**Problem statement:** Your answer is every line of the material below in which the string "Memorial" occurs.
[Start of Attachment]
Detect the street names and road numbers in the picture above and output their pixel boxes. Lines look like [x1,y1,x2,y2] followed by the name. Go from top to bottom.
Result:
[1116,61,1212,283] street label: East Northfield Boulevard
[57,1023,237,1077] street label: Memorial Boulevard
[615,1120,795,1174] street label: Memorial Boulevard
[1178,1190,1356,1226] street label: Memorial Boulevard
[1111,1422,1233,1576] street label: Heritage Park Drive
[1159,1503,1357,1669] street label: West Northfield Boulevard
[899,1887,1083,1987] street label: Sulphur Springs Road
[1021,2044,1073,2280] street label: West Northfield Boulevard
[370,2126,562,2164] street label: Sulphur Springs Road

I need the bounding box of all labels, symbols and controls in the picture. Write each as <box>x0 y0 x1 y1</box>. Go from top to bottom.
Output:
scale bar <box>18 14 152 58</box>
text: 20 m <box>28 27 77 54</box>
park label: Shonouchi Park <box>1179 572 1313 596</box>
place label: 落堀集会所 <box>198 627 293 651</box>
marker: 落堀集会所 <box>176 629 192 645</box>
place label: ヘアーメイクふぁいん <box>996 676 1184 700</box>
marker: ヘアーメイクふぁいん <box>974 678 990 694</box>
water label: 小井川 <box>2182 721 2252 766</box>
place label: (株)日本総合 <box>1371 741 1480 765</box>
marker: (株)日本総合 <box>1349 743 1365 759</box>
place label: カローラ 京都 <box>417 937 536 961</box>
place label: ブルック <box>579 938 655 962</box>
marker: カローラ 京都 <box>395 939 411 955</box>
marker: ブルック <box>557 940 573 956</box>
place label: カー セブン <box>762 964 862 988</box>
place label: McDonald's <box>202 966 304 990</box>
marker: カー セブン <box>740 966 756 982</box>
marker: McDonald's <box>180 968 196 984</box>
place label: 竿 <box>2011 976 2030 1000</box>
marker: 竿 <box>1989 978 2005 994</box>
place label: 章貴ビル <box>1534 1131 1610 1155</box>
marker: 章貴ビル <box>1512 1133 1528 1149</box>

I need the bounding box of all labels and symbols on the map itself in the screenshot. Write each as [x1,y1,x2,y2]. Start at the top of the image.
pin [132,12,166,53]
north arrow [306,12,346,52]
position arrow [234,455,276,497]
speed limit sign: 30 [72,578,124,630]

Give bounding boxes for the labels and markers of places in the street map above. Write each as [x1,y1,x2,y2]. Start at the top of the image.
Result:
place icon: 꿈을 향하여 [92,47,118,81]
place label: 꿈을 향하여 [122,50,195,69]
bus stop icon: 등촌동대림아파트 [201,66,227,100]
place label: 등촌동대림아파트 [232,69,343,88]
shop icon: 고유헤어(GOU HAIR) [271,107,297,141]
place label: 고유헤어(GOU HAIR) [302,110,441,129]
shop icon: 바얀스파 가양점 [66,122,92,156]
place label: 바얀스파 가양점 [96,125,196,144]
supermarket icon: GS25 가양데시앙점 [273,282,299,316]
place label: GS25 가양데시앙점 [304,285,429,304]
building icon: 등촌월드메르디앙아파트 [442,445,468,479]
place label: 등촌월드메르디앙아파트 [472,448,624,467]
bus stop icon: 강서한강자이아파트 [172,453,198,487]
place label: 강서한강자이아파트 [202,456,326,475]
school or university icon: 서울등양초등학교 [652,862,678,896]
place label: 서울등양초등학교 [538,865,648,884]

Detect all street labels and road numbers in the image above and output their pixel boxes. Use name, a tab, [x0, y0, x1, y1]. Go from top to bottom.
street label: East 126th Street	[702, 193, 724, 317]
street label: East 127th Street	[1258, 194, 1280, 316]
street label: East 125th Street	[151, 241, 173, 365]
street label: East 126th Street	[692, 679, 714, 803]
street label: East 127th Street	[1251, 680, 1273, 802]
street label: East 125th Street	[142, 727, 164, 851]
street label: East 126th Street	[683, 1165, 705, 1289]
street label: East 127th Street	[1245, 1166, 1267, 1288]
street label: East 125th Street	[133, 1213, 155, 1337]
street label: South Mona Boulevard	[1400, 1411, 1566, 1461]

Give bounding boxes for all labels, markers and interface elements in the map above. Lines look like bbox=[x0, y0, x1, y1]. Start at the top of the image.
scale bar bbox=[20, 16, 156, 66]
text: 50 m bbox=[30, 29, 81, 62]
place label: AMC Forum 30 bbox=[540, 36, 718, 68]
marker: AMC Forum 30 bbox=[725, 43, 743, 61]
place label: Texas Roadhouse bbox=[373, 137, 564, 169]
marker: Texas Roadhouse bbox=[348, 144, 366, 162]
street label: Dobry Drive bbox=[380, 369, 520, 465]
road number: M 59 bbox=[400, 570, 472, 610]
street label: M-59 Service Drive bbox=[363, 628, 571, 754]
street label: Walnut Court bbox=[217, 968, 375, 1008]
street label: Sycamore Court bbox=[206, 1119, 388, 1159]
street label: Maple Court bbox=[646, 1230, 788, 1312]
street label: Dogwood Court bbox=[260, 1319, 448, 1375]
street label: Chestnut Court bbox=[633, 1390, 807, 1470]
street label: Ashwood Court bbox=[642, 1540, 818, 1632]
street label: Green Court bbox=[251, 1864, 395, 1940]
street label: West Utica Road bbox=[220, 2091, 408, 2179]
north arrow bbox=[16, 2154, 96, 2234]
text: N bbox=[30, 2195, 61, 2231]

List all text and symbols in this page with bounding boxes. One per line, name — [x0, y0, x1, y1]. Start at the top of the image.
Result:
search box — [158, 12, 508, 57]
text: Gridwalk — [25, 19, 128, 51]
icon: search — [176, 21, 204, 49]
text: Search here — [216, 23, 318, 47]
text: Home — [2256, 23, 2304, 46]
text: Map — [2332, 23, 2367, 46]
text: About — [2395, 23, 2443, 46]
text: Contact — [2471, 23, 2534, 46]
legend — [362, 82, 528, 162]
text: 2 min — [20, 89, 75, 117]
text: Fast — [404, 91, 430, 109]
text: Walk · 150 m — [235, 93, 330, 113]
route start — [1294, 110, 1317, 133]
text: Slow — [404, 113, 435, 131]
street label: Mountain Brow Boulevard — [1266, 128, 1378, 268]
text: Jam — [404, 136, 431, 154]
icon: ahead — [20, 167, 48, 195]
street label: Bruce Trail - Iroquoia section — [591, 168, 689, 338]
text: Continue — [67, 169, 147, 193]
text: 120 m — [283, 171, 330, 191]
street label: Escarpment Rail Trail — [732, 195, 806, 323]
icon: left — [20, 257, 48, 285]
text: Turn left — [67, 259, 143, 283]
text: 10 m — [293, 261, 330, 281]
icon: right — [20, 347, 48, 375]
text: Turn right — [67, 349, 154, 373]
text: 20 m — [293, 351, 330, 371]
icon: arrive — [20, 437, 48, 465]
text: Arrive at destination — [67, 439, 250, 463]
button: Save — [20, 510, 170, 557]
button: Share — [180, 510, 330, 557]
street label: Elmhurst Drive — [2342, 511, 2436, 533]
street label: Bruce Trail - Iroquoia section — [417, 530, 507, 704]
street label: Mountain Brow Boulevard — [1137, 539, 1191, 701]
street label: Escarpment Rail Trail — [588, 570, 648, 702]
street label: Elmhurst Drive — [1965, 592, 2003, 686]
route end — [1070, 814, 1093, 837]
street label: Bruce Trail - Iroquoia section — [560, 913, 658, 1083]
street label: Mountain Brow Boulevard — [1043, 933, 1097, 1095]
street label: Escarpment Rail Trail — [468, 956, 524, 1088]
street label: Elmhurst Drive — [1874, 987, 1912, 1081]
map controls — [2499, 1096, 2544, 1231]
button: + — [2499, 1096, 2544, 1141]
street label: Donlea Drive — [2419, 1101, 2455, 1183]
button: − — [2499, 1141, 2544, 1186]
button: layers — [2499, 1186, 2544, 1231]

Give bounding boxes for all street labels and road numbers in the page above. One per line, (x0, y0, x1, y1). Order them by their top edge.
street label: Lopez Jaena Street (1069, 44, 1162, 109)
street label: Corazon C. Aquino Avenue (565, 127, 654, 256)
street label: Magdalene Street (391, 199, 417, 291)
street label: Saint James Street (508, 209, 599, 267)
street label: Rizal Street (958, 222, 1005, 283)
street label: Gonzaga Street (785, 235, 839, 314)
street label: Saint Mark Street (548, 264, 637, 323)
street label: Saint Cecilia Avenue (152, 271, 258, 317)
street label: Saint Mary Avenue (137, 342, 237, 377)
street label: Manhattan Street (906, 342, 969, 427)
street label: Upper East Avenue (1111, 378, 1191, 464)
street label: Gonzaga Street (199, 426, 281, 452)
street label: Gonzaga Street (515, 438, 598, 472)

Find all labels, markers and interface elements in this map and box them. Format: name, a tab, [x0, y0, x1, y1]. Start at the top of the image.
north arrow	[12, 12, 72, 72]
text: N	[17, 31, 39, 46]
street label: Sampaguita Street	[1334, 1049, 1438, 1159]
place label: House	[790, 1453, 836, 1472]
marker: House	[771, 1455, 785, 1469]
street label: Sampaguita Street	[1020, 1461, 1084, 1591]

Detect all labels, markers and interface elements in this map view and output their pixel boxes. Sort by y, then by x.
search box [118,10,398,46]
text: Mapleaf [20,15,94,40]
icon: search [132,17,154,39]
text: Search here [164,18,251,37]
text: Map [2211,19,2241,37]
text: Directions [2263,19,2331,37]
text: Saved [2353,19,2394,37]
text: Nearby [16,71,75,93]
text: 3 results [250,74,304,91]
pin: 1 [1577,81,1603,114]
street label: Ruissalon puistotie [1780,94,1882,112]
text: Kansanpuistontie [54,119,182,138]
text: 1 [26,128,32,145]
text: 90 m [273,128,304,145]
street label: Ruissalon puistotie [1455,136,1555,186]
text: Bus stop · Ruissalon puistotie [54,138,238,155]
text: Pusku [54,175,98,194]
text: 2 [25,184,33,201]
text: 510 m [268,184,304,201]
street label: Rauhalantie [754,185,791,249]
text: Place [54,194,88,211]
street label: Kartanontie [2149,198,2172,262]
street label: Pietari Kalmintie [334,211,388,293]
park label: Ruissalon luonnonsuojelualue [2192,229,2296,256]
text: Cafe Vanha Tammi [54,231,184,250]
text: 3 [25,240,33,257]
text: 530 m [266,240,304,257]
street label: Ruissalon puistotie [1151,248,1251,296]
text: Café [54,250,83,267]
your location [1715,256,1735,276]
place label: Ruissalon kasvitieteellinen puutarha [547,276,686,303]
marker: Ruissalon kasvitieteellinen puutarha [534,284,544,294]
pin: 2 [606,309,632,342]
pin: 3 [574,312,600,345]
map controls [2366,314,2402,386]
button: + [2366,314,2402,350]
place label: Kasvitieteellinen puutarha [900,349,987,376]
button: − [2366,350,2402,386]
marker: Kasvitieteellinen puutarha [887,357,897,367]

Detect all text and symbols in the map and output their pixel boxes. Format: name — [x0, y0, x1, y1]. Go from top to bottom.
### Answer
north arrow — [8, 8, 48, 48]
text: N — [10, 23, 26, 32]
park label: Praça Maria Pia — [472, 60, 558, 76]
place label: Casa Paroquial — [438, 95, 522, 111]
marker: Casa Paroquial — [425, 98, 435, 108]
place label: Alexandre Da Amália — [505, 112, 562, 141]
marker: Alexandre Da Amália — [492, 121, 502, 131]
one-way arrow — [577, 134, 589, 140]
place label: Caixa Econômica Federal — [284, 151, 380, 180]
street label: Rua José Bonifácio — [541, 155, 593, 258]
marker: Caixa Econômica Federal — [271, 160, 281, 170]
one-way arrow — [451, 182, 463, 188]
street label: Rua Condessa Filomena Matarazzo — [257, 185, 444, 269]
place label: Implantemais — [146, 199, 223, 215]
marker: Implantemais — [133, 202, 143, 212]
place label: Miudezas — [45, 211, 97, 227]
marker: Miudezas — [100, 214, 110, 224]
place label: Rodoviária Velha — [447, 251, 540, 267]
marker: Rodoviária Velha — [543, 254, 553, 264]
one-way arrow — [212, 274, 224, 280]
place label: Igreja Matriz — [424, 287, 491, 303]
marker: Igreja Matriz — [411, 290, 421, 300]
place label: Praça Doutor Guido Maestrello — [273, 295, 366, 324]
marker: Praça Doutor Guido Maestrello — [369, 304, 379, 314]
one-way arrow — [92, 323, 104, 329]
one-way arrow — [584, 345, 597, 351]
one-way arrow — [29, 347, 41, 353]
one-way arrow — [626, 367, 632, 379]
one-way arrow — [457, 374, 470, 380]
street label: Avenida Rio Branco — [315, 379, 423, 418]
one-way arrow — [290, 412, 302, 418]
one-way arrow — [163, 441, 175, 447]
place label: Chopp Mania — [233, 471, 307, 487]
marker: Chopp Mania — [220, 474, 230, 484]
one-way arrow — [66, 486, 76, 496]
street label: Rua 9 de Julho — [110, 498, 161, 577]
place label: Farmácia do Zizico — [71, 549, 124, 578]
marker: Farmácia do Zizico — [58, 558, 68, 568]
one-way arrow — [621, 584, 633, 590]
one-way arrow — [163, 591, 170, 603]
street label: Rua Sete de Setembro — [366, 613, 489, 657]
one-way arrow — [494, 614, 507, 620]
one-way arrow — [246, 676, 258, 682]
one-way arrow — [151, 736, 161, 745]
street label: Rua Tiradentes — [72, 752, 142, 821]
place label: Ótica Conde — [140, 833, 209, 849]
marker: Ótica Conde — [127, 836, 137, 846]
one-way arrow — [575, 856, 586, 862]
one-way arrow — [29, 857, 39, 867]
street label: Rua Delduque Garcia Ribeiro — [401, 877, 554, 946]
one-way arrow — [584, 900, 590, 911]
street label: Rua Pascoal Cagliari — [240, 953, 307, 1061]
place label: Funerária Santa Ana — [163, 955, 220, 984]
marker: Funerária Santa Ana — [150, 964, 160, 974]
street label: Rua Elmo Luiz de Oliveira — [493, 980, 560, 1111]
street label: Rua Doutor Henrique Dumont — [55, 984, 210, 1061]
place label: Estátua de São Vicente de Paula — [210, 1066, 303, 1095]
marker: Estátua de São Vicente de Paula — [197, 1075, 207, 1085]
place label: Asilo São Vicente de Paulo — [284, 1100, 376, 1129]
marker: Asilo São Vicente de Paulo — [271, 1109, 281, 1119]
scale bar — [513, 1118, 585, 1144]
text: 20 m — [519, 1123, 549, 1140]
[End of Attachment]
**Completed exercise:**
[57,1023,237,1077] street label: Memorial Boulevard
[615,1120,795,1174] street label: Memorial Boulevard
[1178,1190,1356,1226] street label: Memorial Boulevard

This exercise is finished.